* [SOURCE TEXT]:
════════════════════
The following commit(s) were added to refs/heads/main by this push:
     new 774125ae25 fix: BigQuery job error message (#34208)
774125ae25 is described below

commit 774125ae253611627229509e672518ce0a58cf2e
Author: Nathan Hadfield <[email protected]>
AuthorDate: Sat Sep 9 07:56:26 2023 +0100

    fix: BigQuery job error message (#34208)
    
    * Modified output to return a dict also containing a job message
    
    * Modified async functions to handle the dict response from `get_job_status`
    
    * Updated expected states to reflect dict output
    
    * Updated tests to check dictionary output
---
 airflow/providers/google/cloud/hooks/bigquery.py   |  8 +--
 .../providers/google/cloud/triggers/bigquery.py    | 74 +++++++++++++---------
 .../providers/google/cloud/hooks/test_bigquery.py  |  9 ++-
 .../google/cloud/triggers/test_bigquery.py         | 70 ++++++++++++--------
 4 files changed, 99 insertions(+), 62 deletions(-)

diff --git a/airflow/providers/google/cloud/hooks/bigquery.py 
b/airflow/providers/google/cloud/hooks/bigquery.py
index 18ad159a98..c98e7e92ab 100644
--- a/airflow/providers/google/cloud/hooks/bigquery.py
+++ b/airflow/providers/google/cloud/hooks/bigquery.py
@@ -3099,16 +3099,16 @@ class BigQueryAsyncHook(GoogleBaseAsyncHook):
         with await self.service_file_as_context() as f:
             return Job(job_id=job_id, project=project_id, service_file=f, 
session=cast(Session, session))
 
-    async def get_job_status(self, job_id: str | None, project_id: str | None 
= None) -> str:
+    async def get_job_status(self, job_id: str | None, project_id: str | None 
= None) -> dict[str, str]:
         async with ClientSession() as s:
             job_client = await self.get_job_instance(project_id, job_id, s)
             job = await job_client.get_job()
             status = job.get("status", {})
             if status["state"] == "DONE":
                 if "errorResult" in status:
-                    return "error"
════════════════════
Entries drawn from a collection
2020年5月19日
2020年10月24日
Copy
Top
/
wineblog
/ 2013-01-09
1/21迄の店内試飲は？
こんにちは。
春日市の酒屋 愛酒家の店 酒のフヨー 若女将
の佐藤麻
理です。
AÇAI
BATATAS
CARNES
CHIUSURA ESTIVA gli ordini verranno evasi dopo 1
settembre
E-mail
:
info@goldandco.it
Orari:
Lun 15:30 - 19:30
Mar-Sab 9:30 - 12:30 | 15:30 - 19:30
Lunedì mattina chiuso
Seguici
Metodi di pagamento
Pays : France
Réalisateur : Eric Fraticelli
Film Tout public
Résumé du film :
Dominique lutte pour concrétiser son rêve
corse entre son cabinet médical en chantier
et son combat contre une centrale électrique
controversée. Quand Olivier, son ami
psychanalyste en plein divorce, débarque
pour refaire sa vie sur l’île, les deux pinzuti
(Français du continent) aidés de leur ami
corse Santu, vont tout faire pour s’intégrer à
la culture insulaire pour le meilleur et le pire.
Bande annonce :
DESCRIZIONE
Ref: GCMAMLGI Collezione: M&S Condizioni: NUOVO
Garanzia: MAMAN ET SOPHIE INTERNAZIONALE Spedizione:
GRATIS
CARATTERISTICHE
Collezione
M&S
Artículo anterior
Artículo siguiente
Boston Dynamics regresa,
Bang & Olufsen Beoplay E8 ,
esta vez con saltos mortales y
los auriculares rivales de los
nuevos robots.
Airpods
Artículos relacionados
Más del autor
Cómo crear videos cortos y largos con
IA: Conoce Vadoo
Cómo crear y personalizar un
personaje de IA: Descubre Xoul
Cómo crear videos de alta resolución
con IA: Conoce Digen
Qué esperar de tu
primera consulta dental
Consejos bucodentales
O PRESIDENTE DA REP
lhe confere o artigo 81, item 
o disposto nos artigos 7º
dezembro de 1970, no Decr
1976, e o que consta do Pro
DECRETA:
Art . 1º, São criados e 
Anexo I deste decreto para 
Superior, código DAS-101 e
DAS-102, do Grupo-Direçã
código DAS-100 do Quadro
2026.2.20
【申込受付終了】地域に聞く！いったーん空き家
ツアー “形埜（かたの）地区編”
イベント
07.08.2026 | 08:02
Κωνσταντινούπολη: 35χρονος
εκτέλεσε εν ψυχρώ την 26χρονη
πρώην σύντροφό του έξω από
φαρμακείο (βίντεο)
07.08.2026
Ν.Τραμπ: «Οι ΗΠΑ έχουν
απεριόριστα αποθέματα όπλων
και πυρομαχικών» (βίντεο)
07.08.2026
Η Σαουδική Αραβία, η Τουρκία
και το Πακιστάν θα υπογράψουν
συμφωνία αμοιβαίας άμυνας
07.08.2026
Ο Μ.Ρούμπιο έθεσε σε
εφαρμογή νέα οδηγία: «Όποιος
════════════════════
* [COMPLETE THE FOLLOWING]:
[1] In the commit notice, how many files were changed, and how many insertions and deletions were made?
[2] Write out everything in the commit notice from "diff --git a/airflow/providers/google/cloud/hooks/bigquery.py" down to "session=cast(Session, session))".

* [ANSWERS TO THE PROBLEMS]:
[1] Four files were changed, with 99 insertions and 62 deletions.

[2]
diff --git a/airflow/providers/google/cloud/hooks/bigquery.py 
b/airflow/providers/google/cloud/hooks/bigquery.py
index 18ad159a98..c98e7e92ab 100644
--- a/airflow/providers/google/cloud/hooks/bigquery.py
+++ b/airflow/providers/google/cloud/hooks/bigquery.py
@@ -3099,16 +3099,16 @@ class BigQueryAsyncHook(GoogleBaseAsyncHook):
         with await self.service_file_as_context() as f:
             return Job(job_id=job_id, project=project_id, service_file=f, 
session=cast(Session, session))